- _PASSAGE_:
::::::
Richard Doughty

Personal information
- Full name: Richard James Doughty
- Born: 17 November 1960 Bridlington, East Riding of Yorkshire, England
- Died: 6 February 2018 (aged 57)
- Batting: Right-handed
- Role: Bowler

Domestic team information
- 1981–1984: Gloucestershire
- 1985–1987: Surrey

Career statistics
| Competition | FC | List A |
| Matches | 41 | 49 |
| Runs scored | 845 | 399 |
| Batting average |  |  |
| 100s/50s |  |  |
| Top score |  |  |
| Balls bowled |  |  |
| Wickets | 89 | 29 |
| Bowling average |  |  |
| 5 wickets in innings |  |  |
| 10 wickets in match |  |  |
| Best bowling |  |  |
| Catches/stumpings |  |  |
- Source: Cricinfo, 29 July 2013

= Richard Doughty =

English cricketer (1960–2018)

Richard Doughty (17 November 1960 - 6 February 2018) was an English cricketer. Primarily a bowler, he played for Gloucestershire between 1981 and 1984 and Surrey between 1985 and 1987.
::::::
- _WHAT NEEDS TO BE DONE_: Resume the profile of the cricketer Richard Doughty, picking up right after its last sentence.
::::::
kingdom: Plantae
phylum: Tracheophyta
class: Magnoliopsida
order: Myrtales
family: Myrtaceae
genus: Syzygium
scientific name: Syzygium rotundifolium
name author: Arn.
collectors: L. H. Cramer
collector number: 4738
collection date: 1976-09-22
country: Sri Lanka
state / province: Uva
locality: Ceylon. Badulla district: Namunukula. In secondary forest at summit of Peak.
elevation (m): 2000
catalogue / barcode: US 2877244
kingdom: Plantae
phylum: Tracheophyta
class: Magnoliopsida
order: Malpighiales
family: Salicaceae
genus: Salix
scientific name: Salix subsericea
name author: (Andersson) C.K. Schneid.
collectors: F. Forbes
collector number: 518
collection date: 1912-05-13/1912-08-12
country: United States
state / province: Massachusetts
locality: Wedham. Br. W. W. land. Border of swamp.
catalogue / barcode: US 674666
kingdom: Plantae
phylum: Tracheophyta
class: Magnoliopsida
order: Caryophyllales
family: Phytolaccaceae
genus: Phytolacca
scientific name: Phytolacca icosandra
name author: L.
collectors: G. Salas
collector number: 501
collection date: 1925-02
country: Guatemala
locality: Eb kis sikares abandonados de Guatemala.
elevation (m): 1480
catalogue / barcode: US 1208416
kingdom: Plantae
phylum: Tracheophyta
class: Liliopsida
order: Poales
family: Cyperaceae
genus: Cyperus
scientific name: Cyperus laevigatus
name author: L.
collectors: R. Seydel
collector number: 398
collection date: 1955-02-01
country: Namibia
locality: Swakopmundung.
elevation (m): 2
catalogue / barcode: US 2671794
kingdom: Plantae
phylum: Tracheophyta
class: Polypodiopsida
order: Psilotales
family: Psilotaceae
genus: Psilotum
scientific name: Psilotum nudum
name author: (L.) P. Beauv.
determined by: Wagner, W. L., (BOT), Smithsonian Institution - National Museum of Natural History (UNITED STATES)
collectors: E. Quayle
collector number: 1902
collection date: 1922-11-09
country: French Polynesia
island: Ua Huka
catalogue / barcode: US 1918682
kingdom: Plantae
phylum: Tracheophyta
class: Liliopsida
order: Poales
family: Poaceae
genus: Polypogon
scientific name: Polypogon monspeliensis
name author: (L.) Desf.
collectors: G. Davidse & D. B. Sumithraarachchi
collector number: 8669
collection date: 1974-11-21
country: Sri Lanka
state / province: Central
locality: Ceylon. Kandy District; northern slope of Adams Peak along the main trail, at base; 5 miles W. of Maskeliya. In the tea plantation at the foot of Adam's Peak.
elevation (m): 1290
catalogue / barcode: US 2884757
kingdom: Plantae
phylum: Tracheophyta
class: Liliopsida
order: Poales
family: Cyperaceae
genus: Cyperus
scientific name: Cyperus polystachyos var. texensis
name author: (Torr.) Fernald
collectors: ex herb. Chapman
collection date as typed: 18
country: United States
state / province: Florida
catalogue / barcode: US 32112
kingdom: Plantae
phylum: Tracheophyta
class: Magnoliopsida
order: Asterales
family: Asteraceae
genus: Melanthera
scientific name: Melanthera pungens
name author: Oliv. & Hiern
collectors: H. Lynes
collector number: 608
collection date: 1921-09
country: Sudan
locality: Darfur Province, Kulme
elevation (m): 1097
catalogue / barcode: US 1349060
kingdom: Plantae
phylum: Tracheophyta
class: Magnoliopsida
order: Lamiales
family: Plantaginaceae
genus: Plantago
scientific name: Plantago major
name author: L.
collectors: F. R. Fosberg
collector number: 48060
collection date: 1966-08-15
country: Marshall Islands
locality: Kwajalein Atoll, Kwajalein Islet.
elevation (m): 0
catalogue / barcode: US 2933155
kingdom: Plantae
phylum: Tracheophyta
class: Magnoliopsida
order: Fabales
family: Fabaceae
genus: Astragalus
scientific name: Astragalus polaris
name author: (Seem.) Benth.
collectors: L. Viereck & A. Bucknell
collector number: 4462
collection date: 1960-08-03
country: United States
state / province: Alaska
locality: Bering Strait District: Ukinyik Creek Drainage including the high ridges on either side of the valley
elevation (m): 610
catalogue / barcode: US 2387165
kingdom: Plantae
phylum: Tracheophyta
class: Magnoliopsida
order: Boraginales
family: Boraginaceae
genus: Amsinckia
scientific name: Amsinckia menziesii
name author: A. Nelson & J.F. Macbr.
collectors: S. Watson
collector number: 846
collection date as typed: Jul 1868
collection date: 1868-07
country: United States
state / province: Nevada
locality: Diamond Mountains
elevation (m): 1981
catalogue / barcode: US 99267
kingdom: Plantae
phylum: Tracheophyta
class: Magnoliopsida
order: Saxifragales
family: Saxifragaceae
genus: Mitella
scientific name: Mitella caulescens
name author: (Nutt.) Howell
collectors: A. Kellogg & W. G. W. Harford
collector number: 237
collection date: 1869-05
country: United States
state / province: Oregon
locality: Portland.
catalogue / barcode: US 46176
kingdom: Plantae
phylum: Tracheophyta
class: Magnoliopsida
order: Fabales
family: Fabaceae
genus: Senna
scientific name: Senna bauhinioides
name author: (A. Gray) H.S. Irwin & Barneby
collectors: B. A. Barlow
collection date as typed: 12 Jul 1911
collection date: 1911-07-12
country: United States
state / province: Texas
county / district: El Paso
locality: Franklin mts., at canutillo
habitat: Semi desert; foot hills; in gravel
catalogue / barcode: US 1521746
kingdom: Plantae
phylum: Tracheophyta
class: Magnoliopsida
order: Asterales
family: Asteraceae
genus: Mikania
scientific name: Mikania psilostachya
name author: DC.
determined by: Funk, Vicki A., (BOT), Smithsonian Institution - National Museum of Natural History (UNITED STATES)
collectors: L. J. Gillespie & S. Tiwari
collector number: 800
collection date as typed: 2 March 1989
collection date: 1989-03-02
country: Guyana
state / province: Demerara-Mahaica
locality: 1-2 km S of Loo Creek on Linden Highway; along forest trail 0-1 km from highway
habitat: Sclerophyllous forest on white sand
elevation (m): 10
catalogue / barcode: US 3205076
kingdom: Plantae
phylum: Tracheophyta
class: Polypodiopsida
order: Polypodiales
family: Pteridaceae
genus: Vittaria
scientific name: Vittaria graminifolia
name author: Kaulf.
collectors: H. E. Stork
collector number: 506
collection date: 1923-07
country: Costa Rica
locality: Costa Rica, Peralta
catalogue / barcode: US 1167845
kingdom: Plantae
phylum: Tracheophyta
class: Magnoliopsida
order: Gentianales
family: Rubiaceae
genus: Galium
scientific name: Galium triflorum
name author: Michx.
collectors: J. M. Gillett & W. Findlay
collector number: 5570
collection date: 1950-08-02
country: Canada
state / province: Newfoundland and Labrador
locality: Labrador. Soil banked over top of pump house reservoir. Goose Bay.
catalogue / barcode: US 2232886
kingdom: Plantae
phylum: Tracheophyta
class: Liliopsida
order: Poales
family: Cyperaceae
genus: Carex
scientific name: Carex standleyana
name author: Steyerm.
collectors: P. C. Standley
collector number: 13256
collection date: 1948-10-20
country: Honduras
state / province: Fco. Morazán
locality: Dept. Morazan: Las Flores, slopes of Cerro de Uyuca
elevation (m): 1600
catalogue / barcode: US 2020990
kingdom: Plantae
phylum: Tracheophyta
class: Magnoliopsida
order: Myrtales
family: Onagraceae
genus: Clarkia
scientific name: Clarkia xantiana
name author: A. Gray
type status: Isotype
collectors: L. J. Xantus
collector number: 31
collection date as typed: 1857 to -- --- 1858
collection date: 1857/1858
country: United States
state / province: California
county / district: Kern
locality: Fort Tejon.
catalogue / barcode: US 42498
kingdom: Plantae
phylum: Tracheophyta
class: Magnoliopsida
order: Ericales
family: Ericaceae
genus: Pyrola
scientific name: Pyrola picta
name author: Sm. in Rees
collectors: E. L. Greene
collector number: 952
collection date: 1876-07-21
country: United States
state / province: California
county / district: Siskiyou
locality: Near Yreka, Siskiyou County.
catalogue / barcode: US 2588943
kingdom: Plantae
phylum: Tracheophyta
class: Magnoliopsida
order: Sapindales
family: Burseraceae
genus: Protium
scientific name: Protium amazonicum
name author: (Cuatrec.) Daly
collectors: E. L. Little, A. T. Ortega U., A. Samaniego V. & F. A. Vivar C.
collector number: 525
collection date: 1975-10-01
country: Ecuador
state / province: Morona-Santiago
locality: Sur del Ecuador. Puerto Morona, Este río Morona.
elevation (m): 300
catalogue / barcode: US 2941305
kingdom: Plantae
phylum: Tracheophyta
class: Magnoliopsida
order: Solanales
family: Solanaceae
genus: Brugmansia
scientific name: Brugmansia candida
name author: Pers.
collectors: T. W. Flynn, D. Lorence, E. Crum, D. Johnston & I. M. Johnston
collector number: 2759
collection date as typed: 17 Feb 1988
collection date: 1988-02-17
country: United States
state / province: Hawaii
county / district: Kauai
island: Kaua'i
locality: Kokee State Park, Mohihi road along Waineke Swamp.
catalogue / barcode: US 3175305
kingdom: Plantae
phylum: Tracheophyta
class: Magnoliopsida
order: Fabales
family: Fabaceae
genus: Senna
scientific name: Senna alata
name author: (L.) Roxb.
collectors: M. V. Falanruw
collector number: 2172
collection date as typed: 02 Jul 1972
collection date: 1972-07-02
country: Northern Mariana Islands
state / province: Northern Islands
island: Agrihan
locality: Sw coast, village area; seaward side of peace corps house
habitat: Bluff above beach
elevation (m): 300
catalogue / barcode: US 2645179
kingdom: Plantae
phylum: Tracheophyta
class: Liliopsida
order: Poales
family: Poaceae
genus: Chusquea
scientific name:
::::::
- _RESPONSE TO THIS EXERCISE_:
Following a period of severe depression and illness which led him to spend a month in the Sporting Chance Clinic, a specialist rehabilitation clinic set up by former England and Arsenal captain Tony Adams for sports men and women, Doughty re-trained as a counsellor and from 2006 worked with various professional sports associations and organisations to mentor and advise professional athletes with addictive or psychological issues.

Doughty spoke extensively on behalf of the Professional Cricketers' Association (who had helped fund his rehabilitation with the Sporting Chance Clinic) and featured heavily in their Health and Wellbeing programme. Doughty also worked with The Prince's Trust mentoring children experiencing difficulties including bullying.